His credibility later collapsed after audio recordings surfaced in which he repeatedly used racist language and made inflammatory remarks while discussing his experiences as a Los Angeles police officer.

During the trial, Fuhrman testified that he had not used the “n-word” in the previous decade. He later pleaded no contest in 1996 to a felony perjury charge stemming from that testimony.

Defense attorneys argued the recordings showed Fuhrman harbored racial bias and may have planted evidence in the case, helping fuel reasonable doubt among jurors. Simpson was acquitted later that year.

Los Angeles Police Department Detectives Tom Lange, left, and Mark Fuhrman, right, sit together in a Los Angeles courtroom, March 10, 1995, before Fuhrman takes the witness stand in the O.J. Simpson double murder trial. Fuhrman testified that he was rarely alone at the murder scene and that it wasn’t his idea to go to Simpson’s house the morning after the murders of Simpson’s ex-wife and her friend. (AP Photo/Pool/Reed Saxon)
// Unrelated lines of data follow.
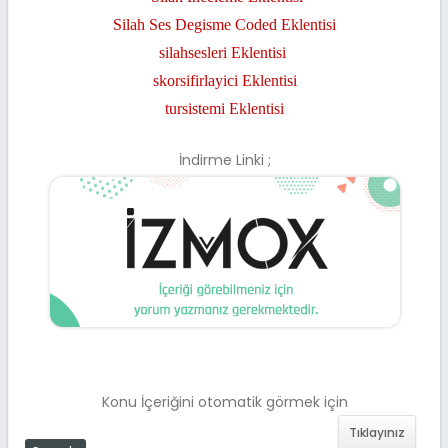
Silah Ses Degisme Coded Eklentisi
silahsesleri Eklentisi
skorsifirlayici Eklentisi
tursistemi Eklentisi
İndirme Linki ;
Konu İçeriğini otomatik görmek için
Tıklayınız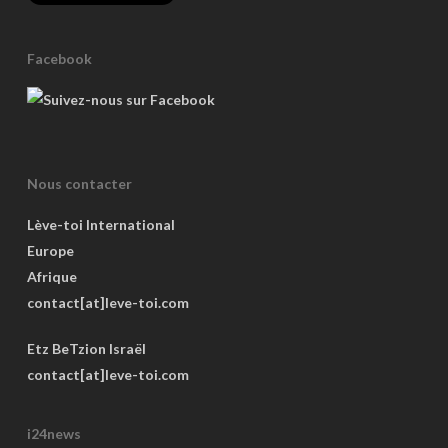
Facebook
Nous contacter
Lève-toi International
Europe
Afrique
contact[at]leve-toi.com
Etz BeTzion Israël
contact[at]leve-toi.com
i24news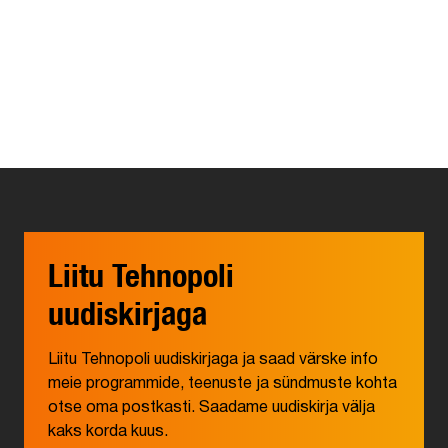
Liitu Tehnopoli
uudiskirjaga
Liitu Tehnopoli uudiskirjaga ja saad värske info
meie programmide, teenuste ja sündmuste kohta
otse oma postkasti. Saadame uudiskirja välja
kaks korda kuus.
Fuhrman retired from the Los Angeles Police Department in August 1995 while the trial was still underway.

Appearing on “The Oprah Winfrey Show” in 1997, Fuhrman acknowledged he had used the racial slur and expressed regret for falsely denying it during the Simpson trial.

“I owe everyone an apology, including you,” Fuhrman told Winfrey. “I wish I would have just said yes when I was asked that question.”

In the years following the Simpson case, Fuhrman wrote several true-crime books, hosted a radio program in Spokane, Washington, and worked as a television commentator and forensic analyst for Fox News.

In 2024, California’s Commission on Peace Officer Standards and Training formally declared Fuhrman permanently ineligible to serve as a law enforcement officer in the state because of his felony conviction.